YOUR GOAL:
Reproduce every line of the listing below, changing each occurrence of "common name" to "vernacular name" and leaving all other text unchanged.

SUPPLIED ENTRIES:
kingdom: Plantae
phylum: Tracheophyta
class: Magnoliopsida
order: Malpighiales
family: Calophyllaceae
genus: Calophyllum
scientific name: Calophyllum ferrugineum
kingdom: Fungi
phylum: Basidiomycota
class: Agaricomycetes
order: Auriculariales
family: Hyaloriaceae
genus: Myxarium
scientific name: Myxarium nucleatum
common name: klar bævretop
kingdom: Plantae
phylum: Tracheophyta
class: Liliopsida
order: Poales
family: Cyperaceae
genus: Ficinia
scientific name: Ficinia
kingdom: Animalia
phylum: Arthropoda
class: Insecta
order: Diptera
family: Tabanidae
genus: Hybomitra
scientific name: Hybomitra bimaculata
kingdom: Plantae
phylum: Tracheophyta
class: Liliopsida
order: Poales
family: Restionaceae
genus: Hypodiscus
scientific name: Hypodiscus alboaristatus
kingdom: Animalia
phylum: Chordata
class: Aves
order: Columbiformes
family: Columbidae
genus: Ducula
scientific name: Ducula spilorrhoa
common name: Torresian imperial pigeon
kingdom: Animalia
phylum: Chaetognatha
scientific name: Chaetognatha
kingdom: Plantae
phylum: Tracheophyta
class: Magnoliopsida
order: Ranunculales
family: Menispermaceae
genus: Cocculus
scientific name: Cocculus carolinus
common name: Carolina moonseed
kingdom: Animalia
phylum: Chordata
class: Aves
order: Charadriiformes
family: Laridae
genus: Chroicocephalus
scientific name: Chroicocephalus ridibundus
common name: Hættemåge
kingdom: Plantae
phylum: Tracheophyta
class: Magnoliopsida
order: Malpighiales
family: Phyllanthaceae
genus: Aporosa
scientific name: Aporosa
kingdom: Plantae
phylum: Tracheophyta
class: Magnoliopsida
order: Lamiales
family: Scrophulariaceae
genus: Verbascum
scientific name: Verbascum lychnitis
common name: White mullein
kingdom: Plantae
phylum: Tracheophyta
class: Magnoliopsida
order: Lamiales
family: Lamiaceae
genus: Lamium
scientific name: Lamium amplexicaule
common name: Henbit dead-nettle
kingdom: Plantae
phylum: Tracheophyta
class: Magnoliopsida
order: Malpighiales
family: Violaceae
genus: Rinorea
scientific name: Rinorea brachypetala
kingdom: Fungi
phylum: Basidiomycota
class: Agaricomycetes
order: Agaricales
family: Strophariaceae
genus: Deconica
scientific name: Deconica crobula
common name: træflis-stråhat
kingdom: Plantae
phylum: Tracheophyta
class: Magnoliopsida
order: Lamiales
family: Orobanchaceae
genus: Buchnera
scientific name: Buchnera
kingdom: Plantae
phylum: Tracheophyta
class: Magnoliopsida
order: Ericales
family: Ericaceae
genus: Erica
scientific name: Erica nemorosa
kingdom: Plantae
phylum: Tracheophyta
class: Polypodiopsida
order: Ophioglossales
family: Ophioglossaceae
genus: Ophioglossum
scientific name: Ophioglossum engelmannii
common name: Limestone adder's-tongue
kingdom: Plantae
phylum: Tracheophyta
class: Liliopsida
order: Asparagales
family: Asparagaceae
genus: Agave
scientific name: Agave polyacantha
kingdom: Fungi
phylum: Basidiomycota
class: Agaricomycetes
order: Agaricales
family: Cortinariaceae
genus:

TASK RESPONSE:
kingdom: Plantae
phylum: Tracheophyta
class: Magnoliopsida
order: Malpighiales
family: Calophyllaceae
genus: Calophyllum
scientific name: Calophyllum ferrugineum
kingdom: Fungi
phylum: Basidiomycota
class: Agaricomycetes
order: Auriculariales
family: Hyaloriaceae
genus: Myxarium
scientific name: Myxarium nucleatum
vernacular name: klar bævretop
kingdom: Plantae
phylum: Tracheophyta
class: Liliopsida
order: Poales
family: Cyperaceae
genus: Ficinia
scientific name: Ficinia
kingdom: Animalia
phylum: Arthropoda
class: Insecta
order: Diptera
family: Tabanidae
genus: Hybomitra
scientific name: Hybomitra bimaculata
kingdom: Plantae
phylum: Tracheophyta
class: Liliopsida
order: Poales
family: Restionaceae
genus: Hypodiscus
scientific name: Hypodiscus alboaristatus
kingdom: Animalia
phylum: Chordata
class: Aves
order: Columbiformes
family: Columbidae
genus: Ducula
scientific name: Ducula spilorrhoa
vernacular name: Torresian imperial pigeon
kingdom: Animalia
phylum: Chaetognatha
scientific name: Chaetognatha
kingdom: Plantae
phylum: Tracheophyta
class: Magnoliopsida
order: Ranunculales
family: Menispermaceae
genus: Cocculus
scientific name: Cocculus carolinus
vernacular name: Carolina moonseed
kingdom: Animalia
phylum: Chordata
class: Aves
order: Charadriiformes
family: Laridae
genus: Chroicocephalus
scientific name: Chroicocephalus ridibundus
vernacular name: Hættemåge
kingdom: Plantae
phylum: Tracheophyta
class: Magnoliopsida
order: Malpighiales
family: Phyllanthaceae
genus: Aporosa
scientific name: Aporosa
kingdom: Plantae
phylum: Tracheophyta
class: Magnoliopsida
order: Lamiales
family: Scrophulariaceae
genus: Verbascum
scientific name: Verbascum lychnitis
vernacular name: White mullein
kingdom: Plantae
phylum: Tracheophyta
class: Magnoliopsida
order: Lamiales
family: Lamiaceae
genus: Lamium
scientific name: Lamium amplexicaule
vernacular name: Henbit dead-nettle
kingdom: Plantae
phylum: Tracheophyta
class: Magnoliopsida
order: Malpighiales
family: Violaceae
genus: Rinorea
scientific name: Rinorea brachypetala
kingdom: Fungi
phylum: Basidiomycota
class: Agaricomycetes
order: Agaricales
family: Strophariaceae
genus: Deconica
scientific name: Deconica crobula
vernacular name: træflis-stråhat
kingdom: Plantae
phylum: Tracheophyta
class: Magnoliopsida
order: Lamiales
family: Orobanchaceae
genus: Buchnera
scientific name: Buchnera
kingdom: Plantae
phylum: Tracheophyta
class: Magnoliopsida
order: Ericales
family: Ericaceae
genus: Erica
scientific name: Erica nemorosa
kingdom: Plantae
phylum: Tracheophyta
class: Polypodiopsida
order: Ophioglossales
family: Ophioglossaceae
genus: Ophioglossum
scientific name: Ophioglossum engelmannii
vernacular name: Limestone adder's-tongue
kingdom: Plantae
phylum: Tracheophyta
class: Liliopsida
order: Asparagales
family: Asparagaceae
genus: Agave
scientific name: Agave polyacantha
kingdom: Fungi
phylum: Basidiomycota
class: Agaricomycetes
order: Agaricales
family: Cortinariaceae
genus:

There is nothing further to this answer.